Cette voiture n’est pas une voiture. C’est de la dynamite ambulante. Et son pilote n’est pas un pilote. C’est un potentiel meurtrier qui roule sans être inquiété par la police. Qui ne respecte pas un quart du dixième du code de la route. Et qui, plus grave encore, n’a rien à cirer de la sécurité d’autrui. Ceux qui, comme moi hier matin, ont dû embrasser un jour la chaussée pour laisser passer un fou en liberté en savent quelque chose.

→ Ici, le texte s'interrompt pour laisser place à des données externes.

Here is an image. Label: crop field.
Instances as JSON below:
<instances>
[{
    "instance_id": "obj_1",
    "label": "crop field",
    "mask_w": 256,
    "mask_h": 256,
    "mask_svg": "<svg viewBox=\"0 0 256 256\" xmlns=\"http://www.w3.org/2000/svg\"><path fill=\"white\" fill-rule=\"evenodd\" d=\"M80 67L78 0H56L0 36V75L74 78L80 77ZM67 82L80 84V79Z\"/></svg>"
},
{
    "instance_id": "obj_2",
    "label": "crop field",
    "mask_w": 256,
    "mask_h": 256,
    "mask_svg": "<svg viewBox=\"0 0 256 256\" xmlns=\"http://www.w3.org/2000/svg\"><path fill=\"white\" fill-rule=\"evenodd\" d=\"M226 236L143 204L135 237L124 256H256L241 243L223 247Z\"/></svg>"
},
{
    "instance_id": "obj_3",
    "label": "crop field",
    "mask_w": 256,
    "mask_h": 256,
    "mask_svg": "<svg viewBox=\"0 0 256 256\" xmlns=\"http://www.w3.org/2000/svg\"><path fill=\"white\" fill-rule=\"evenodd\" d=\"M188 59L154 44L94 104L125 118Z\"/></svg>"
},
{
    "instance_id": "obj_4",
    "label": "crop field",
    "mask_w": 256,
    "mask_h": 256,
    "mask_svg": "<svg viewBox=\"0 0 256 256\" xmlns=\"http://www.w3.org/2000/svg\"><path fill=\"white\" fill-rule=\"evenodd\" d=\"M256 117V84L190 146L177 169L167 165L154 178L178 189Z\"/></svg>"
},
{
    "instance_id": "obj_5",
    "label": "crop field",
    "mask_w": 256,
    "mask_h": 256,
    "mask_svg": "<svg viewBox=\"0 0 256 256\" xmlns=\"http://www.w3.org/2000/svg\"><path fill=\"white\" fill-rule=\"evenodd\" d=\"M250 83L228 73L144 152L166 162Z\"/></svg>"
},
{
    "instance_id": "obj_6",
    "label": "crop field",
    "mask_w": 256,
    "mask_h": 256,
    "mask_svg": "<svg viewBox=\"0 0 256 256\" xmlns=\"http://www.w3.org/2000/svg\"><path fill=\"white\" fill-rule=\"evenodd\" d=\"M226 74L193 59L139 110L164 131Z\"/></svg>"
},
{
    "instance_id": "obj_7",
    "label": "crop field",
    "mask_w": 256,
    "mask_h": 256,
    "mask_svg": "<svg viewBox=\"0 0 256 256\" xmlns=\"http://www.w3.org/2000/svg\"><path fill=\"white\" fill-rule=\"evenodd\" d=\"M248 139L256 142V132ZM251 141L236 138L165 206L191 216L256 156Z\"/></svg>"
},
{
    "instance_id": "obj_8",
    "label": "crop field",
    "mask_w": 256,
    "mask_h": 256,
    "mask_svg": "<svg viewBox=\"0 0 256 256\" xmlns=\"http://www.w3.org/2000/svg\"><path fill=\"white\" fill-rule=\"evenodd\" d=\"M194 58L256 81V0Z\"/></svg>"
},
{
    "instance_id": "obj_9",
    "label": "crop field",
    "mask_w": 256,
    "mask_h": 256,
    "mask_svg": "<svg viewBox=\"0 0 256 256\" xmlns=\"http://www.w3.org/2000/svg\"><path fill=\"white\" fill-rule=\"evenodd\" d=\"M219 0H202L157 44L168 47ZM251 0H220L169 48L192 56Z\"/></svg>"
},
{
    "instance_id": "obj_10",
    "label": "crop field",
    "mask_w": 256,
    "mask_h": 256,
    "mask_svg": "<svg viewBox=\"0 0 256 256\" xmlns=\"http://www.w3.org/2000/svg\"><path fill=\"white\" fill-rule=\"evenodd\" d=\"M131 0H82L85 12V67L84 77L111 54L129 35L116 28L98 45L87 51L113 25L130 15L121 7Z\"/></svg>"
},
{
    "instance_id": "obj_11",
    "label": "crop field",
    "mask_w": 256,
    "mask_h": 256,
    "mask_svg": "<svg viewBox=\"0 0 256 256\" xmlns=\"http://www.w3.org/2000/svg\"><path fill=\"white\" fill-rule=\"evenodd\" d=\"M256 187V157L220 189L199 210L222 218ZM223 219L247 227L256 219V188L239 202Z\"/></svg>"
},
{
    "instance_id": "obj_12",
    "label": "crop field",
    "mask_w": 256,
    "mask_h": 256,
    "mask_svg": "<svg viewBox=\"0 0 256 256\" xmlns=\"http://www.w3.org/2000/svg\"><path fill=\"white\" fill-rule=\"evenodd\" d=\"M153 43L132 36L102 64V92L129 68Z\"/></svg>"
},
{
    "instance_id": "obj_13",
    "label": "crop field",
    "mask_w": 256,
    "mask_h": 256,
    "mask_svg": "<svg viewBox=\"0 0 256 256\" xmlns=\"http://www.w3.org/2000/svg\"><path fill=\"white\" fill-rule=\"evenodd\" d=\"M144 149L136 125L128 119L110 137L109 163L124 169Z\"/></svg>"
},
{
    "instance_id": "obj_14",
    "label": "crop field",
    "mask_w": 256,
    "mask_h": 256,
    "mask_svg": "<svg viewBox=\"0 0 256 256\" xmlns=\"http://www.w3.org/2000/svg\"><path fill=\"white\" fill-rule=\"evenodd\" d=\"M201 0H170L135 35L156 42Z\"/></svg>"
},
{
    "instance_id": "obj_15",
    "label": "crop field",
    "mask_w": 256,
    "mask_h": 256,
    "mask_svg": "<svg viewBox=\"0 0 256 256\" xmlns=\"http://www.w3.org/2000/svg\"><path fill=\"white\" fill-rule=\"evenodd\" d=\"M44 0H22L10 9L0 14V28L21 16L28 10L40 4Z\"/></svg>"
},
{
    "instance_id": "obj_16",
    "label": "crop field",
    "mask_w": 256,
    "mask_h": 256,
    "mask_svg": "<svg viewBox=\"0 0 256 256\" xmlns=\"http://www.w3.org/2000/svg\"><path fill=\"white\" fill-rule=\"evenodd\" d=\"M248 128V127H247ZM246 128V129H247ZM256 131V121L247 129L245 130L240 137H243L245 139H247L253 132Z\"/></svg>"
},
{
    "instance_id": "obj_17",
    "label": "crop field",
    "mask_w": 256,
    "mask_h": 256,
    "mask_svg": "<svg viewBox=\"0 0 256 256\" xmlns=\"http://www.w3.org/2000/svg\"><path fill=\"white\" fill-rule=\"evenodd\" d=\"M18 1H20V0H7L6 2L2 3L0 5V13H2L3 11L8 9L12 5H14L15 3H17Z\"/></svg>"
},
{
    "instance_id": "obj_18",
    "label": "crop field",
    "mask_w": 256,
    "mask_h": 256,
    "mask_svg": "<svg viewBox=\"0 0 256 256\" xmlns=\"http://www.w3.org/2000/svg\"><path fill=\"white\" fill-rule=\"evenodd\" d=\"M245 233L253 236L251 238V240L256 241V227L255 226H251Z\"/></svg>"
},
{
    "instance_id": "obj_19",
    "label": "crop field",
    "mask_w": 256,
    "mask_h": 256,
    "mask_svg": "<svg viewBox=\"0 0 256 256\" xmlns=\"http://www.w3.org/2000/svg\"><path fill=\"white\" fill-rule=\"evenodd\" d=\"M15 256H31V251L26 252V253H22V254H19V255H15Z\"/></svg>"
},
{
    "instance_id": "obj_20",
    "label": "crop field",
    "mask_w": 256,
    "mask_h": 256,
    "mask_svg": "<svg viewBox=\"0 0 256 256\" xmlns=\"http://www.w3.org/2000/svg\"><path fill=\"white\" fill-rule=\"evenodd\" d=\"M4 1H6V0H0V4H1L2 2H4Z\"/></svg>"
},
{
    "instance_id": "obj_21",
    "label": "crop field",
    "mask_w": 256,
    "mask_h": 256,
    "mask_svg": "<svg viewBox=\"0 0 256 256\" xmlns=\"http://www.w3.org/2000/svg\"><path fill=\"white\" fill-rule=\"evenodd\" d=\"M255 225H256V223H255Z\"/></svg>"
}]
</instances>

Que ce dangereux kamikaze en manque d’Epreuves spéciales aille s’exploser la tronche au terme d’une jonction mal négociée, à la limite, ça ne regarde que lui et ceux qui le pleureront. Mais qu’il mette en péril nos femmes et nos fils, je dis non.

A partir d’aujourd’hui, que ceux qui identifient des voitures de rallyes qui confondent nos autoroutes aux lacets de Chamarel se fassent connaître. Nous transmettrons vos doléances à Autosport. Ce sont peut-être des vies que vous sauverez.